A higher level yet are the categorical units as **Chronos **points out. Mohs hardness & stellar magnitude are good examples. Others might be the Saffir-Simpson scale for hurricanes and the various Fujita scales for tornadoes. Now we’re measuring a consequence of a consequence of fundamental units in action. So in general competing versions of these scales have complex or arbitrary conversion functions to the other competing version(s).
Light can be characterized in terms of its wavelength or of the energy of the photons. These aren’t relatable by a linear transformation – they’re inversely related. Photon energy is proportional to the frequency of the light wave, and the frequency times the wavelength gives you the speed of light in the medium, which is a constant.
So it’s not trivial to convert between wavelength and energy/frequency. It’s even worse trying to relate bandwidth (in wavelength) at a certain wavelength to bandwidth (in frequency) at a given frequency. You have to factor in the wavelength itself. They used to have little special slide rules that laser jocks used to relate between the two kinds of bandwidths.
Nitpick/clarification: it can make sense to add temperatures, or at least, two quantities expressed in thermal degrees. There are two kinds of temperatures: absolute ones and relative ones. Absolute ones are the answer to the question “What’s the temperature outside?” But relative ones make sense, too: “Turn the thermostat up 2 degrees.” The latter is certainly adding temperatures: the result will be the thermostat set to a new value that is the old value plus two, where both are in terms of degrees (C or F), but only the first is absolute (or to put it better, relative to an implicit reference.) It’s common to compute temperatures as sums of terms, such as initial temperature plus increase in heat constant times specific heat, the latter term being in degrees.
It’s true of decibels, too. Whenever we’re talking about absolute decibels, we’re careful to cite the scale, such as dB SPL or dBu or dBV or (rarely these days) dBm. Each of these is decibels relative to some standard (respectively, in sound pressure level, volts modern pro scale, volts older “pro-am” scale, or milliwatts). But once we’ve established what scale we’re talking about, we can then talk about raising or lowering by dimensionless dB, since dB convey a ratio and is therefore dimensionless. (For that reason, the ones without a reference aren’t really even “units”. They’re just ratios.)

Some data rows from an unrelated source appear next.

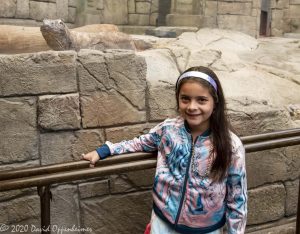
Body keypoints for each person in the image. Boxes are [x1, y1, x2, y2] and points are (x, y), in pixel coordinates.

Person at [82, 66, 247, 234]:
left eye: (201, 100)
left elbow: (237, 198)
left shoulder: (231, 146)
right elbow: (139, 143)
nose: (192, 106)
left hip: (206, 228)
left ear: (215, 101)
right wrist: (105, 150)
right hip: (163, 222)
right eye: (185, 99)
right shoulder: (168, 130)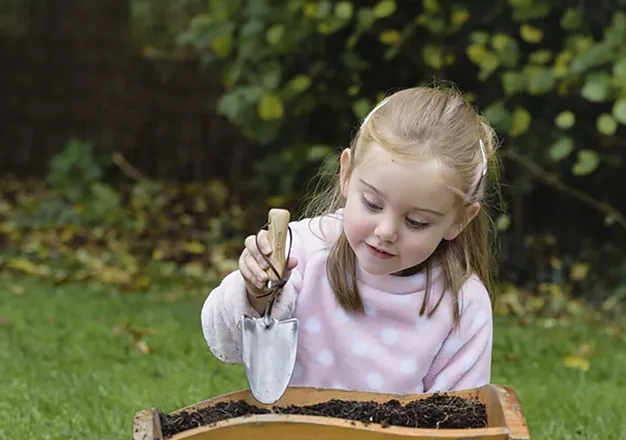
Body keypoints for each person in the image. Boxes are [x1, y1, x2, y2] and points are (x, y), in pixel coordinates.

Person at [201, 84, 500, 394]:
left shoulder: (463, 305)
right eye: (372, 203)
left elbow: (461, 421)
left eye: (416, 221)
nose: (386, 231)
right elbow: (223, 341)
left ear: (460, 220)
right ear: (346, 174)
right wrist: (254, 294)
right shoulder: (301, 251)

You can’t convert dB to any other measurement unless the reference is specified (dB SPL, dBu, etc.)
dB could be applied to just about any type of measurement where exponential scales are useful (e.g., values of growth stocks, hardness of materials.) The fact that they aren’t is merely a matter of history.
Why are dB used for sound and audio signals? For the simple reason that it’s the way our ears+brains work. There’s a sort of log function going on in our perception, so that the amplitude or power has to increase logarithmically to get an apparent linear increase in volume. This is true for light as well, but I have no idea how lighting engineers discuss lighting values.
The B is for bel, named after Alexander Bell. We use decibels (dB) simply because they’re handy; a 1 dB increase is barely noticeable; a 10dB increase is twice as loud to most people.